Turns out your hunch may have been right all along - I saw him again today and asked if they lived in Rajasthan before moving to Hyderabad, and he said no, their family is originally Rajasthani but they lived in Bihar previously!


----------



## DurakSuka

eskandar said:


> No, as I said in my last post, I am quite sure I heard exactly _chaae piye_ because it was repeated clearly several times due to my initial misunderstanding. Now that I'm thinking more about it, I'm pretty sure I've heard his wife ask me _khaaye_? (where I'd expect _khaayaa / khaa liyaa_​) as well.

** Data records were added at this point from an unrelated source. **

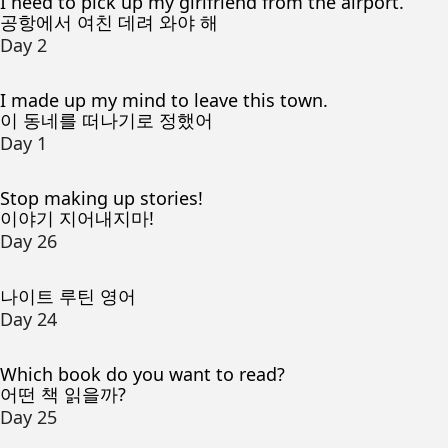
I need to pick up my girlfriend from the airport.
공항에서 여친 데려 와야 해
Day 2
I made up my mind to leave this town.
이 동네를 떠나기로 정했어
Day 1
Stop making up stories!
이야기 지어내지마!
Day 26
나이트 루틴 영어
Day 24
Which book do you want to read?
어떤 책 읽을까?
Day 25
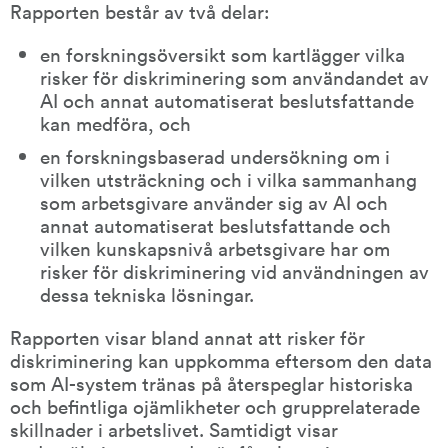
Rapporten består av två delar:
en forskningsöversikt som kartlägger vilka 
risker för diskriminering som användandet av 
AI och annat automatiserat beslutsfattande 
kan medföra, och
en forskningsbaserad undersökning om i 
vilken utsträckning och i vilka sammanhang 
som arbetsgivare använder sig av AI och 
annat automatiserat beslutsfattande och 
vilken kunskapsnivå arbetsgivare har om 
risker för diskriminering vid användningen av 
dessa tekniska lösningar.
Rapporten visar bland annat att risker för 
diskriminering kan uppkomma eftersom den data 
som AI-system tränas på återspeglar historiska 
och befintliga ojämlikheter och grupprelaterade 
skillnader i arbetslivet. Samtidigt visar 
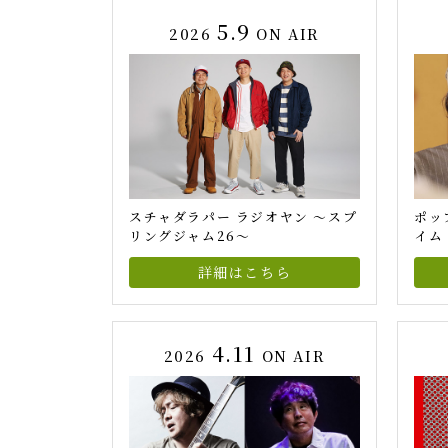
5.9
2026
ON AIR
スチャダラパー ラジオヤン ～スプ
ポッ
リングジャム26～
イム
詳細はこちら
4.11
2026
ON AIR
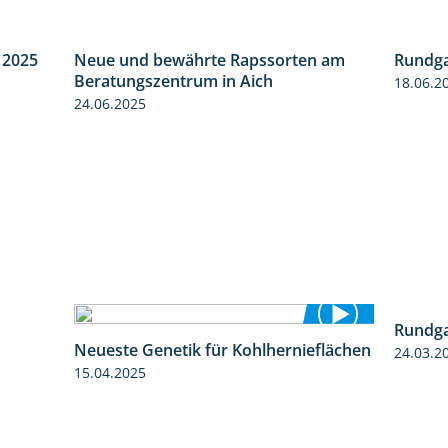
 2025
Rundga
4:08
Neue und bewährte Rapssorten am
18.06.2
9:06
Beratungszentrum in Aich
24.06.2025
3:18
Neueste Genetik für Kohlhernieflächen
Rundga
1:35
15.04.2025
24.03.2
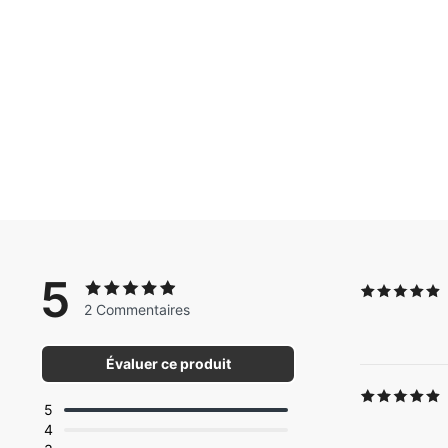
5
2 Commentaires
Évaluer ce produit
5
4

That's almost standard Hindi. "Chaai pee?" or "Chaai pee lee?" would be used for children and/or close friends. To ask a stranger, "Chaai peeye?" would be fine. That's not really dialectal difference.


----------



## desi4life

I don't see how "Chaai peeye?" can be called almost standard.  It definitely represents a regional influence.


----------



## littlepond

eskandar said:


> Sorry to resurrect such an old thread with such a simple question, but is _chaae_ considered plural? I have always thought of it as a singular feminine noun. Today I was asked by a Hindi-speaker _chaae piye_? where I would have expected _chaae pii lii_ / etc.



Maybe, it was in the genre of "chalo, chaae piyeN kyaa?" - "shall we have some tea?" Maybe you didn't catch the nasal sound?


----------



## Qureshpor

littlepond said:


> Maybe, it was in the genre of "chalo, chaae piyeN kyaa?" - "shall we have some tea?" Maybe you didn't catch the nasal sound?


I had a similar thought (post 15) but, alas, it has been rejected!


----------



## littlepond

^ Ah, yes, just now saw posts 15 and 17 of you and another user, which suggested the same.

Now that I think of it more, "chaae piye" can be used in Rajasthan area, but in such a case "chaa" would be more normal than "chaae". The speaker maybe tried to adapt to standard/modern Hindi by using "chaae" instead of "chaa" and yet used the Rajasthani syntax "piye" for completed action of drinking.


----------



## eskandar

littlepond said:


> Now that I think of it more, "chaae piye" can be used in Rajasthan area, but in such a case "chaa" would be more normal than "chaae". The speaker maybe tried to adapt to standard/modern Hindi by using "chaae" instead of "chaa" and yet used the Rajasthani syntax "piye" for completed action of drinking.


That seems like a very likely possibility. He may have realized that had he asked "_chaa piye_?" it probably would have gone straight over my head!


----------